Mentira, por supuesto, porque a pesar de la oscuridad, Jon ha reconocido a ambos. Especialmente al que habla. Barba de tres días, un pendiente que se quita para trabajar, casi los cincuenta. Miente como le mintió anteanoche, cuando le dijo que no trabajaba cuando encontraron a Álvaro Trueba.
—Necesitamos acceder a las grabaciones de seguridad de hace tres noches.
El vigilante se cruza de brazos y abre las puntas de los pies hacia fuera (Posición Clásica número 2) y da una respuesta inesperada.
—Por supuesto, inspector, será un placer atender su petición.
Jon sonríe.
—Tan pronto se la haga llegar al gerente de la empresa por escrito identificando el nombre del funcionario solicitante, especificando las grabaciones que se solicitan y dejando claro que es en el marco de la investigación de un delito.

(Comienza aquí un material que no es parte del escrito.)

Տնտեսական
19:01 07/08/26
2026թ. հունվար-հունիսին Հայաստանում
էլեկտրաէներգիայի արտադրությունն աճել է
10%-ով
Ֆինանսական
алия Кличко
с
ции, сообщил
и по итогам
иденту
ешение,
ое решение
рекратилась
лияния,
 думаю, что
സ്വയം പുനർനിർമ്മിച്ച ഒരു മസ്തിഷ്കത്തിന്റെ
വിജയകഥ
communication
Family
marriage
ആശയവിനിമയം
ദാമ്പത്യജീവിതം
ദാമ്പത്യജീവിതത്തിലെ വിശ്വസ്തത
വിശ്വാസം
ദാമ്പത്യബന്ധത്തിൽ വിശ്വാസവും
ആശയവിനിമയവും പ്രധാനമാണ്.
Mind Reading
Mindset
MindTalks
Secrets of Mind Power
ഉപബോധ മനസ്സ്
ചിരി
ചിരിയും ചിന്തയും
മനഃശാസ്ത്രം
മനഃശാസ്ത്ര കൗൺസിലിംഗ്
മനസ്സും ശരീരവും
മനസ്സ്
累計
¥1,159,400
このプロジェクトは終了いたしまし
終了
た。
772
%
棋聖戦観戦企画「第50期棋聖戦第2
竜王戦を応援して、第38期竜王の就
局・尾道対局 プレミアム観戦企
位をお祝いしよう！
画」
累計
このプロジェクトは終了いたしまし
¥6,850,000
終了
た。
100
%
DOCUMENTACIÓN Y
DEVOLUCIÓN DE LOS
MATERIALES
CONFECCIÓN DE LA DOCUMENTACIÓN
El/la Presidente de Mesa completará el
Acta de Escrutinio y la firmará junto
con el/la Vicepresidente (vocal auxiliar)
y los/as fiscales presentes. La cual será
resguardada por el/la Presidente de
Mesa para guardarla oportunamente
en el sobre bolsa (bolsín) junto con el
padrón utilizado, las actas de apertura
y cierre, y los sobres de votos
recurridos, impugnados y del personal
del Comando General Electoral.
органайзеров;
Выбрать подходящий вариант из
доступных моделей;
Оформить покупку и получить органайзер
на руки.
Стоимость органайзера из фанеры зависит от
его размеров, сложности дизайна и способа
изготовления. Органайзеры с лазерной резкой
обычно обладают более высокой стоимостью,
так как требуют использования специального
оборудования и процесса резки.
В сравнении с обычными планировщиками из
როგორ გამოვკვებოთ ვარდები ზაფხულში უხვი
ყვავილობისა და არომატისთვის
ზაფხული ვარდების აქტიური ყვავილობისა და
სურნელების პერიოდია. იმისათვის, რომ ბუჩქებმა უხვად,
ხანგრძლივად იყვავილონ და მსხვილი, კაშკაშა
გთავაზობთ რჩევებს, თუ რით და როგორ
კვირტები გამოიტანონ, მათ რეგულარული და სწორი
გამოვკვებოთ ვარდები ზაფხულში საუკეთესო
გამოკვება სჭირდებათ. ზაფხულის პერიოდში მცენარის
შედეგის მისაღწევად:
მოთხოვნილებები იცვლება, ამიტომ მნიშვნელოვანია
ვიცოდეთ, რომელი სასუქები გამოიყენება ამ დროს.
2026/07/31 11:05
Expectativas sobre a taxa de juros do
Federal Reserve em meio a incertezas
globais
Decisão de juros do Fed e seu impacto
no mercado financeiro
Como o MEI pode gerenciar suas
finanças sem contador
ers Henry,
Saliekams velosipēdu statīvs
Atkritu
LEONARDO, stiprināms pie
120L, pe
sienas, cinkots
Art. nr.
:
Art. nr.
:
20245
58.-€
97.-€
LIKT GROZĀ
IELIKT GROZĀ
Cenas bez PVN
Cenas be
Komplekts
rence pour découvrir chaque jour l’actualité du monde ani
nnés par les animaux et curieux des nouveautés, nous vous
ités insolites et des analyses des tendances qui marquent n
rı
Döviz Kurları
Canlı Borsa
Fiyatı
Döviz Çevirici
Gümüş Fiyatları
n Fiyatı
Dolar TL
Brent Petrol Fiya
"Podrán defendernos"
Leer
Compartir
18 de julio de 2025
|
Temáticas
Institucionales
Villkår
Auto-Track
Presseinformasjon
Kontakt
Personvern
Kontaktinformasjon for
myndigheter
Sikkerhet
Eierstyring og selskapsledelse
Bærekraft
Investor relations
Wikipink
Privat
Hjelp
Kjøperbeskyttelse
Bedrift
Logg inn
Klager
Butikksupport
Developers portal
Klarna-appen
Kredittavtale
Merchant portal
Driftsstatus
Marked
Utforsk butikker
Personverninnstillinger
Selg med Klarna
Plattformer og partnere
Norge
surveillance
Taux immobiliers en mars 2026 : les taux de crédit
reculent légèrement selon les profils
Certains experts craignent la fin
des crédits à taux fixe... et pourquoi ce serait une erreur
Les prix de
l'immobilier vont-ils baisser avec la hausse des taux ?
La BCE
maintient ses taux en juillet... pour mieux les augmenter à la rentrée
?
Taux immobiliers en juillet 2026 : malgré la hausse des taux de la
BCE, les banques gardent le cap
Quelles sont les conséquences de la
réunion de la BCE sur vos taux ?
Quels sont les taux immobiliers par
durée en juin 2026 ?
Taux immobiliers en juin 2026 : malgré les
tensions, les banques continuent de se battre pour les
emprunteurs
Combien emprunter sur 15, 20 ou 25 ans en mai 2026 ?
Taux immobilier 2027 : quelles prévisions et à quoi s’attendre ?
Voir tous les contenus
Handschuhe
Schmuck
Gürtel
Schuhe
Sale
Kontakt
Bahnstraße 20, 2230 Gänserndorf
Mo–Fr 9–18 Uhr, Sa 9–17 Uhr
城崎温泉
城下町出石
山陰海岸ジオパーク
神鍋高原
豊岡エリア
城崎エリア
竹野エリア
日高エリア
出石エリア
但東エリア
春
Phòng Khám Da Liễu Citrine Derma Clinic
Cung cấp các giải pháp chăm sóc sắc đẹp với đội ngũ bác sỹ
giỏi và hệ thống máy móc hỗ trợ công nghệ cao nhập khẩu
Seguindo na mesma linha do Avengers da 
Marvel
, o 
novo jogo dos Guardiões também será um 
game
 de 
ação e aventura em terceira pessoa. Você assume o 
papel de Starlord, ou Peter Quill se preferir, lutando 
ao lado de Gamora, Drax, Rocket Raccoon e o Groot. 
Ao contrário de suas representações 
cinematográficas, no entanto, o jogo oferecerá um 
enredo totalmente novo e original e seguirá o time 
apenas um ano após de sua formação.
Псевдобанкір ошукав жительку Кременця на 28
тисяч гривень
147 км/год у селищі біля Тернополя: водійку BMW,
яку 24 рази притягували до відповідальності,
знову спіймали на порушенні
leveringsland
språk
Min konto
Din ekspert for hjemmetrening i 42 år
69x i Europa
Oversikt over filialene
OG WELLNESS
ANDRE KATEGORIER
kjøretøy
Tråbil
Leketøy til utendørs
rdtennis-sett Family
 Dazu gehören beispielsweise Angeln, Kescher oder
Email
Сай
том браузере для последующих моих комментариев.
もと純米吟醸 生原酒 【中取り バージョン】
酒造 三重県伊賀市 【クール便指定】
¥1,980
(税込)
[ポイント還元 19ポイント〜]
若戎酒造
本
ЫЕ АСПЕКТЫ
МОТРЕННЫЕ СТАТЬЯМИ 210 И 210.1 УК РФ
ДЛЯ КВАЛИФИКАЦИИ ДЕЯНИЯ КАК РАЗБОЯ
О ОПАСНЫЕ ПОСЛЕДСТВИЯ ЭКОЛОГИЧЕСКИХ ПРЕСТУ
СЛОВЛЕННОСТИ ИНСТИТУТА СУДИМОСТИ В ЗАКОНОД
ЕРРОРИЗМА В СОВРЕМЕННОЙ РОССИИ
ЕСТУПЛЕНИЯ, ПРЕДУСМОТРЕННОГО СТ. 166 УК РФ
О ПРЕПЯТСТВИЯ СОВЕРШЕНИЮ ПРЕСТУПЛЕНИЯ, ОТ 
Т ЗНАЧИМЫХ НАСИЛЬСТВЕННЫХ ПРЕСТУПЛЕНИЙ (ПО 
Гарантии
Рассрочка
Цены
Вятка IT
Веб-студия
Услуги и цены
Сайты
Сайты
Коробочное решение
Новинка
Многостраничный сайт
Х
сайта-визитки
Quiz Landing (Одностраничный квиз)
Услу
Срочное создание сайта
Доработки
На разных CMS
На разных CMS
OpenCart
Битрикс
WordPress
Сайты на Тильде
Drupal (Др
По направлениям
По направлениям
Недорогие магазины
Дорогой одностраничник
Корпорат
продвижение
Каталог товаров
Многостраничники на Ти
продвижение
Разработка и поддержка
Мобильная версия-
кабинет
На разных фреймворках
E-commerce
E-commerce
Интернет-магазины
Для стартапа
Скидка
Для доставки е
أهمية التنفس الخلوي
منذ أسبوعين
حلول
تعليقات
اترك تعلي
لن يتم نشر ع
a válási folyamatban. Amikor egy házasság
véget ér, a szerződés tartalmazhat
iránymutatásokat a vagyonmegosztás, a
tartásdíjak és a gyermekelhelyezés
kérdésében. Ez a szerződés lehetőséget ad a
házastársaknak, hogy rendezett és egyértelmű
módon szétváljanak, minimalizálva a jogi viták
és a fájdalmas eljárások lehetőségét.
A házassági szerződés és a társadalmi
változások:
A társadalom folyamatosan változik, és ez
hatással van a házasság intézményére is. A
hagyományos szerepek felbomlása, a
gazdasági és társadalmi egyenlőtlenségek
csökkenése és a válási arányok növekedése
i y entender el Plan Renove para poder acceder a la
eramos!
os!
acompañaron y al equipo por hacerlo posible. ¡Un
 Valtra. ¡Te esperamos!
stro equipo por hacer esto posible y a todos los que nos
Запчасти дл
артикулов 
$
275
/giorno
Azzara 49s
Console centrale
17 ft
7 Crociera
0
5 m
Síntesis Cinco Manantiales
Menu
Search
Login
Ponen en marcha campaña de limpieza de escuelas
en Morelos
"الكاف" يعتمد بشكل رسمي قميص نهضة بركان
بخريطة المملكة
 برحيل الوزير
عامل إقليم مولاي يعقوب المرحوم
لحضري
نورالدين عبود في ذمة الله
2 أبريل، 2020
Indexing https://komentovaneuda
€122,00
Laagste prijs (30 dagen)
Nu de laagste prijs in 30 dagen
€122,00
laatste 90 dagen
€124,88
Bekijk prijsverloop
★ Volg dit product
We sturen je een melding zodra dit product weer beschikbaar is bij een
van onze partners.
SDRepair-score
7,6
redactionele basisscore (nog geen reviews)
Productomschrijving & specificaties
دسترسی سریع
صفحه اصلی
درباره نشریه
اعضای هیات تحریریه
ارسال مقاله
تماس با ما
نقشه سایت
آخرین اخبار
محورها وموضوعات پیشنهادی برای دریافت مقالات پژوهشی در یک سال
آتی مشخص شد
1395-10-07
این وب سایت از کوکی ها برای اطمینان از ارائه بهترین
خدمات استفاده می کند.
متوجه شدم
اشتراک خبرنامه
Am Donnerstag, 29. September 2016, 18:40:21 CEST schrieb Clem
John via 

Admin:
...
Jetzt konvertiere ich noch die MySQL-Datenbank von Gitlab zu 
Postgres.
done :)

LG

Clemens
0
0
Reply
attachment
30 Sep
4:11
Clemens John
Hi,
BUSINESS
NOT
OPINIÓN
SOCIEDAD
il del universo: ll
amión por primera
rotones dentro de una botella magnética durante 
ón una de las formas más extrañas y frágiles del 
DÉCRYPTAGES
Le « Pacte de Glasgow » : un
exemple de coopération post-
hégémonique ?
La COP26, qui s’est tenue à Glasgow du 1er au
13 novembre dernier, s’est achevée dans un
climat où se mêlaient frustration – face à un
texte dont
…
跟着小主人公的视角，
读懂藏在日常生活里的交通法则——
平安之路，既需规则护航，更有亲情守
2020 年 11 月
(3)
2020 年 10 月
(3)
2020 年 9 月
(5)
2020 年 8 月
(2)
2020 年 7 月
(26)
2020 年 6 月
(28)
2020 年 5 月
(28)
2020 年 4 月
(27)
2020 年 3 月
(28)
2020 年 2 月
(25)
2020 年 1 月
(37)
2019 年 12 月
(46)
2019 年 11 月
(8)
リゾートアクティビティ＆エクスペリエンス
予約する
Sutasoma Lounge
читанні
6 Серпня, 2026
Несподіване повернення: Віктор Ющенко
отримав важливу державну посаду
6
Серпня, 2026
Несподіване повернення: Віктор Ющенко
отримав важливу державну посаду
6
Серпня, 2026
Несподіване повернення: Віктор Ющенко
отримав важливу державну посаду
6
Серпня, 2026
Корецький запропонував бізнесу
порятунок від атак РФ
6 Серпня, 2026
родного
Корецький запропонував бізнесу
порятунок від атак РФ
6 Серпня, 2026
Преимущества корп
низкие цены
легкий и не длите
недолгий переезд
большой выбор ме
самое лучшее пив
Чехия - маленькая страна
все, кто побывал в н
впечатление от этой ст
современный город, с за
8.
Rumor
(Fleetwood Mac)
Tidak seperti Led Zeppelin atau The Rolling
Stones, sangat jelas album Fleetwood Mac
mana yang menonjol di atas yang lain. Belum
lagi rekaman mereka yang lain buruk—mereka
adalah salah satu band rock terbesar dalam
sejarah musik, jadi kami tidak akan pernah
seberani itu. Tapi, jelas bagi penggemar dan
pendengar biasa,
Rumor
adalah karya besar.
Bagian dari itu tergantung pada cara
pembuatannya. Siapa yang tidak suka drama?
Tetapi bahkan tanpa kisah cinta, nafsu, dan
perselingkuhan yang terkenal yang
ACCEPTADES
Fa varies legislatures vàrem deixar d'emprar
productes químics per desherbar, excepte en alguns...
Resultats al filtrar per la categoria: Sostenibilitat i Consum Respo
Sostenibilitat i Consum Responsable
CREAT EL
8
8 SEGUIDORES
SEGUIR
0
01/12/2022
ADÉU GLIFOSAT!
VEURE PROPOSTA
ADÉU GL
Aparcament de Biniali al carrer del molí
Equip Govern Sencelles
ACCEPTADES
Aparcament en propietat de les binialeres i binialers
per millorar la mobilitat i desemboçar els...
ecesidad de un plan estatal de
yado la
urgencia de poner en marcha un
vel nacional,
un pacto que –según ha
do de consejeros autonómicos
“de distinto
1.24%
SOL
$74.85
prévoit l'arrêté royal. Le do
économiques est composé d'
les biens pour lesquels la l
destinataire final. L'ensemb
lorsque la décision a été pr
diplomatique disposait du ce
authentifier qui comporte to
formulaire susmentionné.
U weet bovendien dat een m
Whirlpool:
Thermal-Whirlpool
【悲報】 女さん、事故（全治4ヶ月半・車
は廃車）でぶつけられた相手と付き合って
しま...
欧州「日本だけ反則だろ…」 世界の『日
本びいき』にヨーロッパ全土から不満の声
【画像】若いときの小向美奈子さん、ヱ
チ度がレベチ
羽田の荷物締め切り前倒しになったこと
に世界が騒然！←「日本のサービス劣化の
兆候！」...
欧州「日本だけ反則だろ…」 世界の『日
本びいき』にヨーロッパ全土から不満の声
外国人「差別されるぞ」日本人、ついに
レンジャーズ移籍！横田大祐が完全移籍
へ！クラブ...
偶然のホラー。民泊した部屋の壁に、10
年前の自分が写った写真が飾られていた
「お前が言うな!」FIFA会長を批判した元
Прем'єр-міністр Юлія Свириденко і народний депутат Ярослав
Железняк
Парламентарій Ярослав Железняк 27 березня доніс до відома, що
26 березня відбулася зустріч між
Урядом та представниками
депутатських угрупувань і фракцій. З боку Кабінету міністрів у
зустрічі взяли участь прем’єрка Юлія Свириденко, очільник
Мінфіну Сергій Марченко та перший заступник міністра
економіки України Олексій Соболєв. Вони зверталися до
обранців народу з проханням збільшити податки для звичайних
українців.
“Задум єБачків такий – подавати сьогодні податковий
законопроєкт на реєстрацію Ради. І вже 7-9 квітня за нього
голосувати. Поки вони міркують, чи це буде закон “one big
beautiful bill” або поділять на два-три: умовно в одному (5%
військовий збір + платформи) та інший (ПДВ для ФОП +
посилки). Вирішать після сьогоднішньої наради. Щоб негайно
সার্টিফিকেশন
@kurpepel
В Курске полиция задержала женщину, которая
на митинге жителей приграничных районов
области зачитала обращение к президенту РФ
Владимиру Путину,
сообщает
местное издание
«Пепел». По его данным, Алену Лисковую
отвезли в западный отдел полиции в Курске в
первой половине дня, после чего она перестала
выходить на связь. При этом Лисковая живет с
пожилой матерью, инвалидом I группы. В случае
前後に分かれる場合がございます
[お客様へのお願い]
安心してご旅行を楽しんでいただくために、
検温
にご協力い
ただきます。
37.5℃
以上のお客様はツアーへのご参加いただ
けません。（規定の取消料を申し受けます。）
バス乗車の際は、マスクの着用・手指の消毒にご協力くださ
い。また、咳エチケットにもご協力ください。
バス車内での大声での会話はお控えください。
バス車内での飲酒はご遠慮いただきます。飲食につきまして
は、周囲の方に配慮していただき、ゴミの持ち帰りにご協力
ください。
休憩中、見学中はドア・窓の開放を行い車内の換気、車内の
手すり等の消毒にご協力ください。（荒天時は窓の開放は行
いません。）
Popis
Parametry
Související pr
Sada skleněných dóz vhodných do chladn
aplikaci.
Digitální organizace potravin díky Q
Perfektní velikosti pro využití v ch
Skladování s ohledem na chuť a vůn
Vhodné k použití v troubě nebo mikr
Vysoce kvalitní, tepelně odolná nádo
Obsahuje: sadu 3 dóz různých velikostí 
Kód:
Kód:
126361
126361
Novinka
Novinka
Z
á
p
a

Es la Ley de Protección de Datos, ya sabe.
Claro que sí, piensa Jon. Salvo que Carla Ortiz no tiene tiempo de esperar a que yo haga una petición por escrito de un delito que supuestamente no ha existido nunca.
—Verá usted, es que tenemos prisa. Quizás podríamos saltarnos el papeleo, una cortesía entre profesionales.
—¿Y de cuánta cortesía estamos hablando?
Jon se rasca el pelo, y luego se rasca el bolsillo. Todo lo que lleva en la cartera. Cincuenta euros.
—Cincuenta euros. Es todo lo que llevo encima.
—Pues vuelva cuando lleve cinco mil —dice el guardia de seguridad, que sabe muy bien que un policía no ha visto cinco mil euros juntos en su puñetera vida.
El inspector Gutiérrez valora seriamente las consecuencias de cruzarle la cara a bofetadas. Luego dice:
—Pues nada, nosotros ya nos íbamos. Muchas gracias.
—De nada, corazones.
De vuelta, en el coche. Jon conduce cabreado, y habla cabreado.
—…Y, ¿no me ha dicho, el muy imbécil, «De nada, corazones»? Que es lo que yo les dije el otro día cuando no paraban de alumbrarnos con su linternita a la cara. Como para dejarnos claro que era él el que estaba el otro día, haciéndose el listillo. Imbécil. Memelo. No sé por qué Mentor no pidió las grabaciones de seguridad, y por qué tenemos que hacerlo nosotros, y… ¿se puede saber qué haces?
Antonia no le presta atención, está programando el GPS del coche. Aparece una dirección. Diecinueve minutos.
—¿Dónde vamos?
—No me molestes —dice Antonia. Ha abierto su iPad y busca información. Abre una página web y se pone a leer—. Sólo tengo diecinueve minutos para aprender.